COAL INDIA: Earnings drivers — Market-linked volumes, lower tax, Operating leverage a double-edged sword, inflation remains high
We expect CIL to report robust earnings CAGR of 29% till FY13, and reported earnings in FY12 are contingent on the quantum and timing of price increases.
In FY12, coal sales on market linked prices will increase to ~100m tons, up from ~75m tons in FY11. Thus, CIL is strongly leveraged to international coal prices.
The other variable driving earnings for CIL is tax break available at BCCL and ECL. We expect consolidated tax/PBT ratio for CIL to decline to 32% in FY12E.
In FY11, CIL's provisional despatches were 424mt (up 2.2% YoY) and production was 431mt (flat YoY).
CIL's staff costs and contractual expenses are key costs. A large part of this increase has been due to higher dearness allowances led by higher inflation.

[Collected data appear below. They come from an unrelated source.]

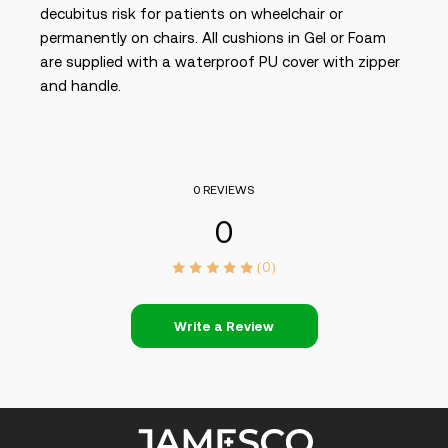
decubitus risk for patients on wheelchair or
permanently on chairs. All cushions in Gel or Foam
are supplied with a waterproof PU cover with zipper
and handle.
0 REVIEWS
0
(0)
Write a Review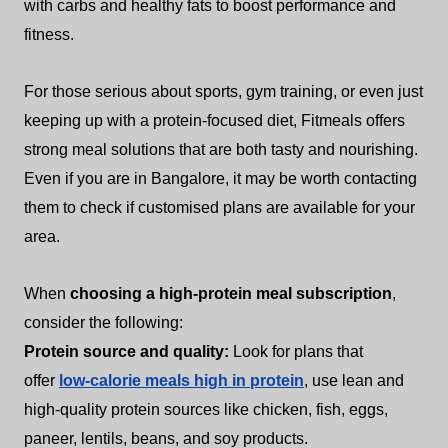
with carbs and healthy fats to boost performance and
fitness.
For those serious about sports, gym training, or even just
keeping up with a protein-focused diet, Fitmeals offers
strong meal solutions that are both tasty and nourishing.
Even if you are in Bangalore, it may be worth contacting
them to check if customised plans are available for your
area.
When
choosing a high-protein meal subscription
,
consider the following:
Protein source and quality:
Look for plans that
offer
low-calorie meals high in protein
, use lean and
high-quality protein sources like chicken, fish, eggs,
paneer, lentils, beans, and soy products.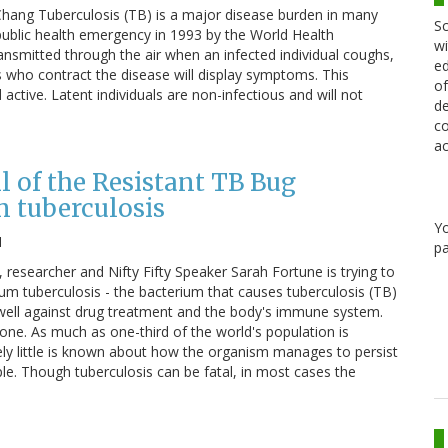
Chang Tuberculosis (TB) is a major disease burden in many
Sc
 public health emergency in 1993 by the World Health
wi
transmitted through the air when an infected individual coughs,
ed
ls who contract the disease will display symptoms. This
of
active. Latent individuals are non-infectious and will not
de
co
ac
l of the Resistant TB Bug
 tuberculosis
Y
1
pa
, researcher and Nifty Fifty Speaker Sarah Fortune is trying to
m tuberculosis - the bacterium that causes tuberculosis (TB)
so well against drug treatment and the body's immune system.
one. As much as one-third of the world's population is
ely little is known about how the organism manages to persist
e. Though tuberculosis can be fatal, in most cases the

We believe that these expenses are fixed in nature and thus robust volume growth could lead to strong operating leverage. However, in FY11, volume growth was modest with despatches up 2.2% YoY, necessitating a price increase in February 2011. Inflation remains above the comfort zone and any volume disappointment going forward will need to be absorbed from internal accruals, as surplus of Rs30b-35b from the price hike in February 2011 will be adjusted against future cost increases.